Create table reason_t2 and insert data into it.

     
          DROP TABLE IF EXISTS reason_t2;
CREATE TABLE reason_t2
(
  a    int primary key,
  b    int,
  c    int
);

INSERT INTO reason_t2 VALUES (1, 2, 3);
SELECT * FROM reason_t2 ORDER BY 1;
 a | b | c
---+---+---
 1 | 2 | 3
 (1 rows)

Insert two data records into the table reason_t2. One data record conflicts and the other does not. Conflicting data is ignored, and non-conflicting data is inserted.

     
          INSERT INTO reason_t2 VALUES (1, 4, 5),(2, 6, 7) ON CONFLICT(a) DO NOTHING;
SELECT * FROM reason_t2 ORDER BY 1;
 a | b | c
---+---+----
 1 | 2 | 3
 2 | 6 | 7
(2 rows)

Insert two data records into the table reason_t2. One data record conflicts and the other does not. Update conflicting information and add new data where there is no conflict. EXCLUDED.b and EXCLUDED.c refer to columns b and c for the inserted values, which are 4 and 5 in this case.

     
          INSERT INTO reason_t2 VALUES (1, 4, 5),(3, 8, 9) ON CONFLICT(a) DO UPDATE SET b = EXCLUDED.b, c = EXCLUDED.c;
SELECT * FROM reason_t2 ORDER BY 1;
 a | b | c
---+---+----
 1 | 4 | 5
 2 | 6 | 7
 3 | 8 | 9
 (3 rows)

Filter the updated rows.

     
          INSERT INTO reason_t2 VALUES (2, 7, 8) ON CONFLICT (a) DO UPDATE SET b = excluded.b, c = excluded.c  WHERE reason_t2.c = 7;
SELECT * FROM reason_t2 ORDER BY 1;
 a | b | c
---+---+---
 1 | 4 | 5
 2 | 7 | 8
 3 | 8 | 9
(3 rows)

Insert data into the table reason_t.
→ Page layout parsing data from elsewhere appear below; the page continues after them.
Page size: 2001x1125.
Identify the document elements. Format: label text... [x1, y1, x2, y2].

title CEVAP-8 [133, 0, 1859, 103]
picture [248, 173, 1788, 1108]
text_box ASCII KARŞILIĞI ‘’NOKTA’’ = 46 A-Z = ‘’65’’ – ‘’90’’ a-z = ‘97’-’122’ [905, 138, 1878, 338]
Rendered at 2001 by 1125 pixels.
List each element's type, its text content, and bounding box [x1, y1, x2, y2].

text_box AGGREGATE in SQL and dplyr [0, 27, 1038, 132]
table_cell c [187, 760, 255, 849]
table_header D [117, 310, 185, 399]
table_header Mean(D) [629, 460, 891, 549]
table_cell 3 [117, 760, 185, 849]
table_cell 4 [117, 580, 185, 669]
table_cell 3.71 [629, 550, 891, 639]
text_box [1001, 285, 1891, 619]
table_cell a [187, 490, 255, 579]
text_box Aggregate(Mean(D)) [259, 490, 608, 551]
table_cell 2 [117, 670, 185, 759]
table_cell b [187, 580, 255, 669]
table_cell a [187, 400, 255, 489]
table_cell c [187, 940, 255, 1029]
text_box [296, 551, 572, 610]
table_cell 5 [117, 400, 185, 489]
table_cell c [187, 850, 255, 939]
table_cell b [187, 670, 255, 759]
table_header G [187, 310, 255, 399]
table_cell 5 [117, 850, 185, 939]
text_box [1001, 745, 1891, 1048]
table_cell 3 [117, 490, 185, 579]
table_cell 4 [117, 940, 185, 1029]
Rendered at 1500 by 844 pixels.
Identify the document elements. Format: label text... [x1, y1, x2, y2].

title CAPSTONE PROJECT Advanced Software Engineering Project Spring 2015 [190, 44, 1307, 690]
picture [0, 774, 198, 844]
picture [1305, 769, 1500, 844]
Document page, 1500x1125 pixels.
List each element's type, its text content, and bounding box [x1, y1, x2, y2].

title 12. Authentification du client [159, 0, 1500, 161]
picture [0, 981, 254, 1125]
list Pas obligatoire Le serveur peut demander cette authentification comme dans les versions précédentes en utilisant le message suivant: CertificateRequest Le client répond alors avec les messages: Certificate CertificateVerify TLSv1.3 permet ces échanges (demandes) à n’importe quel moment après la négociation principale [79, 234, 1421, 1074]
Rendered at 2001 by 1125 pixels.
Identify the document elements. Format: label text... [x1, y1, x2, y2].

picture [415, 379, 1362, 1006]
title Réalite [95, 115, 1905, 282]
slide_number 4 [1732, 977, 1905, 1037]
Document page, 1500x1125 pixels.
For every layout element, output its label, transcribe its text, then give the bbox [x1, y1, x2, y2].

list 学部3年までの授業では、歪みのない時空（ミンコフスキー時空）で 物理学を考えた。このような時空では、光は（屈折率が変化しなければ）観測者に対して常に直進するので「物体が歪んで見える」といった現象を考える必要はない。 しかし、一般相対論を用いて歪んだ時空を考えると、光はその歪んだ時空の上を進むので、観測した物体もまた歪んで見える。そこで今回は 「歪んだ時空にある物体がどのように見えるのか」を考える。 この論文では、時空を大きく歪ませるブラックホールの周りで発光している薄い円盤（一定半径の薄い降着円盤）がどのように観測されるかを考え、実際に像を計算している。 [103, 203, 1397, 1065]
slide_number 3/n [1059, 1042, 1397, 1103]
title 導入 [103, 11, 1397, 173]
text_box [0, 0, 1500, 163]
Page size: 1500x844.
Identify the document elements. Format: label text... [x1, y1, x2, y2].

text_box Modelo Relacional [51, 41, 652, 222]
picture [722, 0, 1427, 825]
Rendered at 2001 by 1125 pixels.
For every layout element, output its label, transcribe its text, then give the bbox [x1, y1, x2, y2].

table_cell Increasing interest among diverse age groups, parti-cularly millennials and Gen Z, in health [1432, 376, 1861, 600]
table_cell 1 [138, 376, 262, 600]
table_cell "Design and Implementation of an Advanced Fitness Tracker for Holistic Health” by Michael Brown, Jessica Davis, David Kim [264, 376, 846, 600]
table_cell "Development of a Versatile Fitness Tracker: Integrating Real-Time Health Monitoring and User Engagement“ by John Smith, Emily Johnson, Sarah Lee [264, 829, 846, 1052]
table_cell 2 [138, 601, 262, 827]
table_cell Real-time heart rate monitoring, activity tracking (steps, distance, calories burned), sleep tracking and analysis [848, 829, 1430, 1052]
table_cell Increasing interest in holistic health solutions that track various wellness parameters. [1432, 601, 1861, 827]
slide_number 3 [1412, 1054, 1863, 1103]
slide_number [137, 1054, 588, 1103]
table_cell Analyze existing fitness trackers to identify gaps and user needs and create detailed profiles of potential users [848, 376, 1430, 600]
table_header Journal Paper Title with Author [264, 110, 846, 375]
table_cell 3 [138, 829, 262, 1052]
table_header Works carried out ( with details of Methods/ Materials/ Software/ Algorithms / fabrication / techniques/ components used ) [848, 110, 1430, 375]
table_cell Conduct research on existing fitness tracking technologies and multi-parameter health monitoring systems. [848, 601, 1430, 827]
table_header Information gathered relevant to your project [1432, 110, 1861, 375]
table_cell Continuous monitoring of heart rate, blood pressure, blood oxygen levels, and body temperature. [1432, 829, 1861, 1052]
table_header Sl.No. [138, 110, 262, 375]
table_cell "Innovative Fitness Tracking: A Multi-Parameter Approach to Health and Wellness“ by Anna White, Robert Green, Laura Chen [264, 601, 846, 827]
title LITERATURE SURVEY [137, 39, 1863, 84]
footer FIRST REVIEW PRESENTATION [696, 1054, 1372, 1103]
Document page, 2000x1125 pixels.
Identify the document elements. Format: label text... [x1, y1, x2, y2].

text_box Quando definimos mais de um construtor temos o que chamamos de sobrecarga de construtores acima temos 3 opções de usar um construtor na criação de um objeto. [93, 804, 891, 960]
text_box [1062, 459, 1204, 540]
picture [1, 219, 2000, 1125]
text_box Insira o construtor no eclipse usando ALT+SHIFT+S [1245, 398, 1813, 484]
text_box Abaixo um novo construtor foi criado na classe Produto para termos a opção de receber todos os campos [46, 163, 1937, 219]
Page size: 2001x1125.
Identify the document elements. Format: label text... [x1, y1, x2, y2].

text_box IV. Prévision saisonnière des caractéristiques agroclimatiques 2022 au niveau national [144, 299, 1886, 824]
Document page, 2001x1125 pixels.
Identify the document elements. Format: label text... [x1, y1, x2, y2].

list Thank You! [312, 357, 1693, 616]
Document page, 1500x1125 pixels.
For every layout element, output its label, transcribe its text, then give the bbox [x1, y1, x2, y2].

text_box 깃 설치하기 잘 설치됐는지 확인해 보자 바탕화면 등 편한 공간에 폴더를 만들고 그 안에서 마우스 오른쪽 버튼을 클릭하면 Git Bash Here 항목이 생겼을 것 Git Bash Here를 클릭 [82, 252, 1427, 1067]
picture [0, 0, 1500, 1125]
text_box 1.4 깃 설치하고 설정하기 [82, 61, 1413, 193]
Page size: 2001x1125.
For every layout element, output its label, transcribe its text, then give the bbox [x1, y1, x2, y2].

Update the conflicting data and adjust the mapping. That is, update column c to column b and column b to column c.

     
          INSERT INTO reason_t2 VALUES (1, 2, 3) ON CONFLICT (a) DO UPDATE SET b = excluded.c, c = excluded.b;
SELECT * FROM reason_t2 ORDER BY 1;
 a | b | c
---+---+---
 1 | 3 | 2
 2 | 7 | 8
 3 | 8 | 9
(3 rows)

FAQs

Multiple updates are not supported. When conflicting data groups exist, you will see an error like "INSERT ON CONFLICT DO UPDATE command cannot affect row a second time." This does not happen if the query uses a PGXC plan. Below is an example.

      
       
         
         
           CREATE TABLE t1(id int PRIMARY KEY, a int, b int);
SET explain_perf_mode=pretty;
-- Use the stream query plan:
EXPLAIN (COSTS OFF) INSERT INTO t1 VALUES(1,2,3),(1,5,6) ON CONFLICT(id) DO UPDATE SET a = EXCLUDED.a + 1;
                   QUERY PLAN
------------------------------------------------
  id |                operation
 ----+-----------------------------------------
   1 | ->  Streaming (type: GATHER)
   2 |    ->  Insert on t1
   3 |       ->  Streaming(type: REDISTRIBUTE)
   4 |          ->  Values Scan on "*VALUES*"
 Predicate Information (identified by plan id)
 ---------------------------------------------
   2 --Insert on t1
         Conflict Resolution: UPDATE
         Conflict Arbiter Indexes: t1_pkey
   ====== Query Summary =====
 ------------------------------
 System available mem: 819200KB
 Query Max mem: 819200KB
 Query estimated mem: 3104KB
(18 rows)
INSERT INTO t1 VALUES(1,2,3),(1,5,6) ON CONFLICT(id) DO UPDATE SET a = EXCLUDED.a + 1;
ERROR:  dn_xxxx: INSERT ON CONFLICT DO UPDATE command cannot affect row a second time
HINT:  Ensure that no rows proposed for insertion within the same command have duplicate constrained values.
-- Disable the stream plan and generate a PGXC plan:
set enable_stream_operator = off;
EXPLAIN (COSTS OFF) INSERT INTO t1 VALUES(1,2,3),(1,5,6) ON CONFLICT(id) DO UPDATE SET a = EXCLUDED.a + 1;
                  QUERY PLAN
-----------------------------------------------
  id |            operation
 ----+----------------------------------
   1 | ->  Insert on t1
   2 |    ->  Values Scan on "*VALUES*"
 Predicate Information (identified by plan id)
 ---------------------------------------------
   1 --Insert on t1
         Conflict Resolution: UPDATE
         Conflict Arbiter Indexes: t1_pkey
         Node expr: id
(11 rows)
INSERT INTO t1 VALUES(1,2,3),(1,5,6) ON CONFLICT(id) DO UPDATE SET a = EXCLUDED.a + 1;
INSERT 0 2